Managed Care of North America, commonly known simply as MCNA Dental, suffered a major healthcare data breach when its systems were infected with malicious code.
On June 26th, 2023, an unauthorized party was able to access systems and remove copies of personal information, including the protected health information (PHI) of 8.9M patients under their care.
The compromised PHI included names, addresses, telephone numbers, email addresses, birth dates, Social Security numbers, driver’s license numbers, government-issued ID numbers, dental benefit information, and health insurance information.
This is just one example of a recent case of PHI being stolen from a health organization!
The clear question is…why are cybercriminals so bent on stealing our private health information?
Why PHI Is So Sought After
Did you know?
- In 2021, data breaches on healthcare organizations exposed the private data of 50M Americans.
- 95% of identity theft happens because of stolen healthcare records.
- 89% of healthcare organizations reported an average of 43 cyber attacks per year.
These statistics highlight the importance of cybersecurity for healthcare organizations. Healthcare organizations must take steps to protect PHI from cyberattacks, including implementing strong security measures, educating employees about cybersecurity best practices, and having a plan in place for responding to data breaches.
There is a reason that healthcare is the most-targeted industry by cybercriminals. That’s because private health information is so valuable. On the Dark Web, one record can sell for thousands of dollars…and these thieves usually package in bulk.
- The healthcare industry is the most targeted industry for cyberattacks. In 2021, there was an 84% increase in healthcare data breaches from 2018.
- The average cost of a data breach in the healthcare industry is $9.3 million. This is higher than the average cost of a data breach in any other industry.
- PHI is the most valuable type of data on the black market. A single PHI record can be sold for up to $1,000.
- Phishing attacks are the most common type of cyberattack against healthcare organizations. Phishing attacks are emails or text messages that are designed to deceive people into revealing sensitive information, such as passwords or credit card numbers.
- Ransomware attacks are also a major threat to healthcare organizations. Ransomware attacks encrypt data and demand a ransom payment in exchange for the decryption key.
The good news for patients is that your health data is some of the most highly regulated, confidential information out there.
Other Attacks on Healthcare Organizations
This recent attack on MCNA is just one example of PHI being stolen from a health organization recently. In 2023, there have been numerous other data breaches reported.
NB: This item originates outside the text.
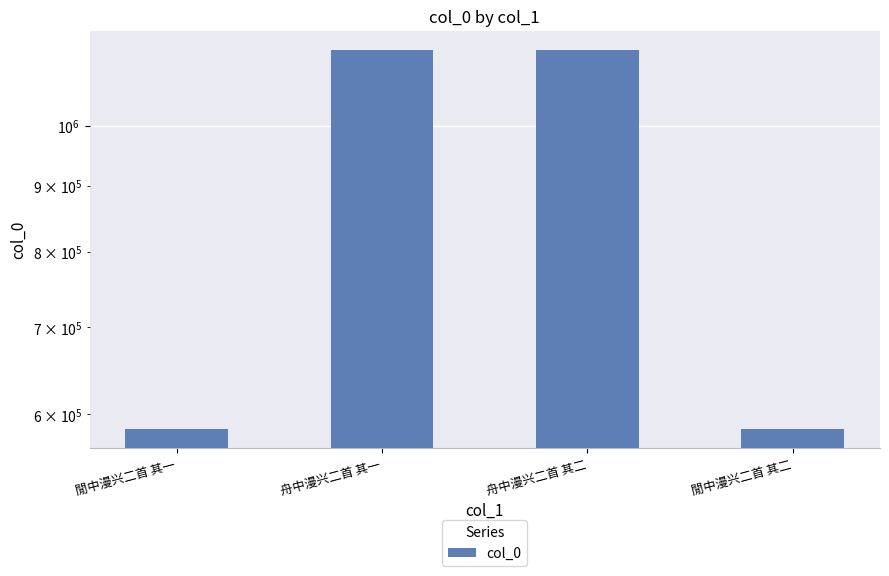

How many data points are above 1145022?

1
In April, HCA Healthcare, the largest health system in the United States, announced that it had suffered a data breach that affected over 11 million patients. The breach was caused by a ransomware attack that encrypted HCA’s systems and forced the company to take them offline.
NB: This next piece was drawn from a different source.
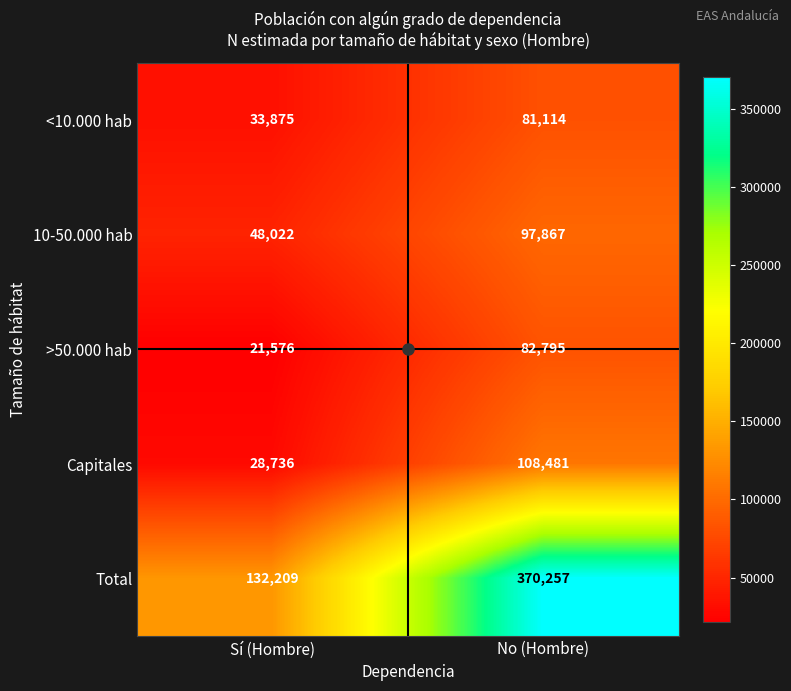

What is the spread (max minus min) of values at No (Hombre)?

289143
September, the University of Michigan announced that it had suffered a data breach that affected over 1.7 million patients. The breach on their Health Service and School of Dentistry was caused by a phishing attack that allowed attackers to gain access to employee email accounts.
In October 2023, ASAS Health, an internal medicine practice in Edinburg, Texas, announced that it had suffered a data breach that affected over 25,500 patients. The breach was caused by a ransomware attack that encrypted ASAS Health’s systems.
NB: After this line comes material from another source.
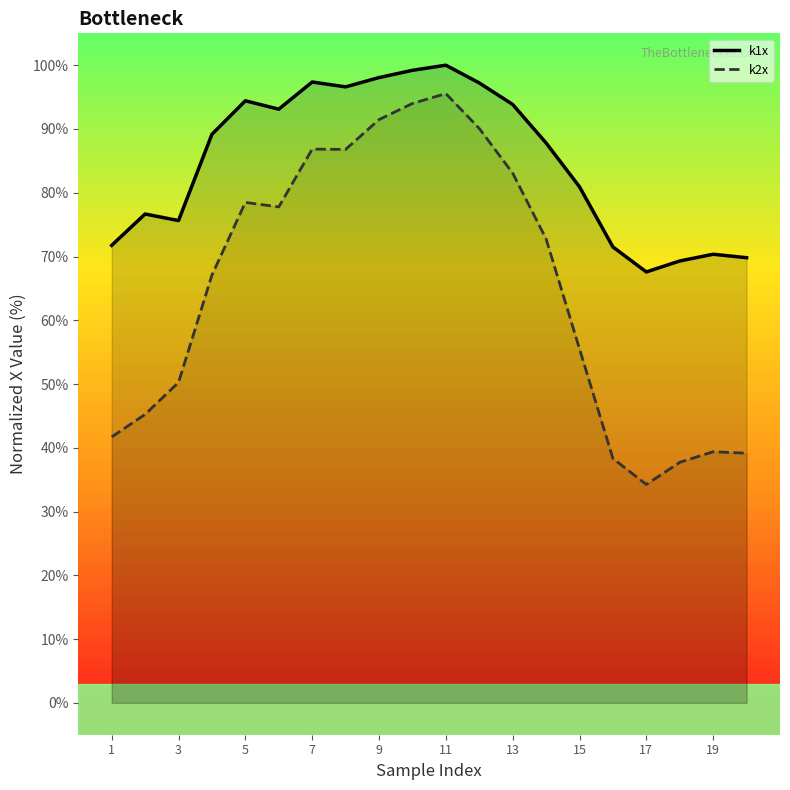

At 15, list the series in order from smallest to largest.

k2x, k1x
These examples are just from the last few months! Over recent recent, data breaches have affected healthcare organizations of all sizes, thereby earning the healthcare industry the spot of the #1 most preyed-on industry by cybercriminals.
How Your PHI Is Protected
As healthcare becomes increasingly digitized, it is more important than ever for healthcare organizations to take steps to protect patient data. Don’t be afraid to ask your providers if they…
- use strong cyber-defense systems as recommended by modern IT experts. These might include firewalls, automated intrusion detection and anti-malware software.
- educate their workers about cybersecurity best practices, such as how to identify and avoid phishing attacks.
- regularly back up data and store it in a secure location.
- have a strong incident response plan.
Does all of this sound rather familiar? Just because healthcare organizations might handle a different kind of confidential data, they still follow a lot of the same safety procedures that any organization must employ when they manage personally identifiable information (PII).